Eagle Pass Summit Flags Driver Shortage, Nearshoring Strain on Border Fleets
Cross-border carriers report capacity crunch as Mexico trade volume climbs faster than driver supply at Texas ports.

How bad is the driver shortage at the U.S.-Mexico border right now?
Cross-border carriers operating through Eagle Pass and other Texas ports are running into the same driver-capacity wall that hit domestic fleets in 2021 — except this time it's compounded by nearshoring freight volume that keeps climbing while the qualified driver pool stays flat. Jazz Sidhu, vice president of operations at Fisher Brothers Trucking and Logistics, told the Port of Eagle Pass Trade Summit on Thursday that his company and others in the cross-border lane are struggling to staff trucks fast enough to match the surge in northbound loads from Mexican manufacturing hubs.
The annual summit, hosted by the City of Eagle Pass and WorldCity Inc., drew more than 500 trade stakeholders focused on infrastructure and freight growth along the border. The "State of the Trucking Industry" panel — moderated by FreightWaves and featuring Sidhu alongside Jeff Langloss, vice president of policy, regulatory affairs and safety compliance at the Texas Trucking Association — centered on three pressure points: nearshoring-driven freight growth, cross-border infrastructure investment that hasn't kept pace with volume, and the ongoing driver shortage that's hitting border carriers harder than most domestic fleets.
Why nearshoring makes the driver problem worse at border crossings
Nearshoring has pushed more manufacturing capacity into northern Mexico over the past three years, which means more finished goods moving north through ports like Eagle Pass, Laredo, and El Paso. That freight doesn't move itself — it requires drivers with commercial licenses, TWIC credentials where applicable, and the patience to sit in border queues that can stretch hours during peak periods. The problem is that the driver pipeline hasn't expanded at the same rate as the freight pipeline.

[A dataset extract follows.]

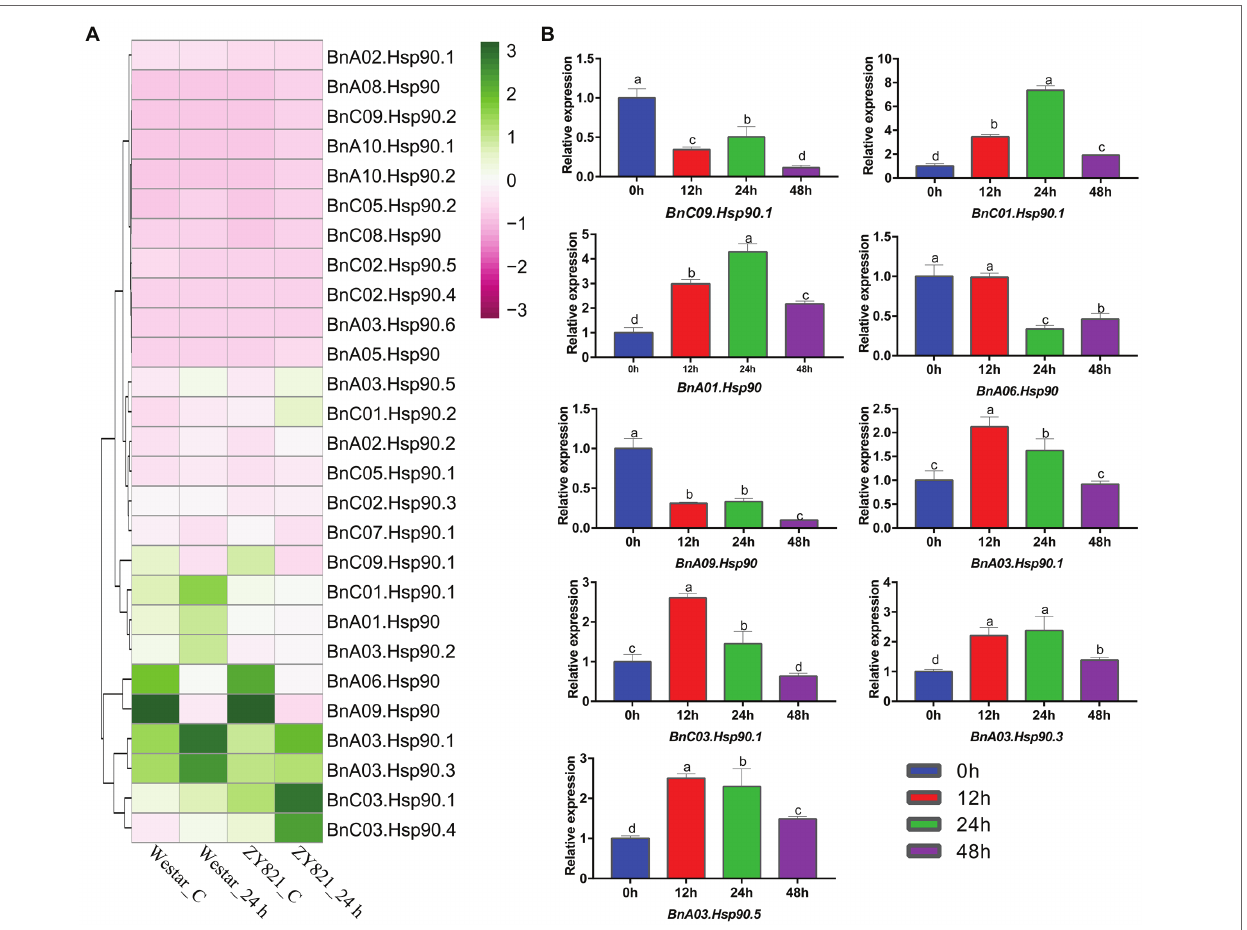
FIGURE 6 | Expression of BnHsp90 genes in Brassica napus infected by Sclerotinia slcerotiorum . (A) Expression changes of BnHsp90 genes after Sclerotinia sclerotiorum infection from public dataset (GEO RNA-seq datasets, GSE81545). The materials used are Westar and ZY821. The treatments are divided into 0 h and 24 h post inoculation. (B) Expression patterns of BnHsp90s in response to Sclerotinia sclerotiorum . Transcript levels of BnHsp90s were analyzed by quantitative real-time PCR using actin gene as an internal control. The non-inoculated expression level (0 h) was regarded as a standard. Values are the mean ± SE, n =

Fisher Brothers and other cross-border carriers are competing for the same driver pool as domestic long-haul fleets, but with the added friction of border-crossing delays and the regulatory complexity of operating in both countries. That makes recruitment harder and turnover higher. Sidhu's remarks at the summit didn't include specific hiring numbers or turnover rates, but the capacity concern was front and center in the panel discussion.
Infrastructure investment lags behind freight volume
Langloss pointed to cross-border infrastructure investment as a parallel issue. Ports of entry along the Texas-Mexico border have seen freight volume climb steadily since 2023, but physical infrastructure — lanes, inspection bays, staging yards — hasn't expanded at the same pace. That creates bottlenecks that eat into driver productivity and make cross-border runs less attractive to drivers who could otherwise pull domestic loads with fewer delays.
Eagle Pass itself has taken steps to manage the congestion: CBP restricted northbound empty trucks to afternoon and evening hours starting in late April to clear morning lanes for loaded freight. That helps, but it's a scheduling workaround rather than a capacity fix. The broader infrastructure gap — more lanes, faster inspection throughput, better staging facilities — requires federal and state funding that moves slower than freight volume.
What this means for cross-border fleets and owner-operators
If you run cross-border equipment or lease to a carrier that does, the takeaway is straightforward: driver capacity is the binding constraint right now, not truck supply or trailer availability. Fleets that can offer better pay, predictable schedules, and shorter border wait times will pull drivers away from competitors. Owner-operators considering the cross-border lane should factor in the time cost of border delays — hours spent idling at a port of entry are hours not generating revenue, and that hits harder when fuel is above $3.50 per gallon.
The nearshoring trend isn't reversing, which means northbound freight volume through Texas ports will keep climbing. Infrastructure investment will eventually catch up, but in the near term the bottleneck is human — not enough qualified drivers willing to run the lane. Fleets that solve for driver retention and recruitment will have the edge as cross-border volume continues to grow.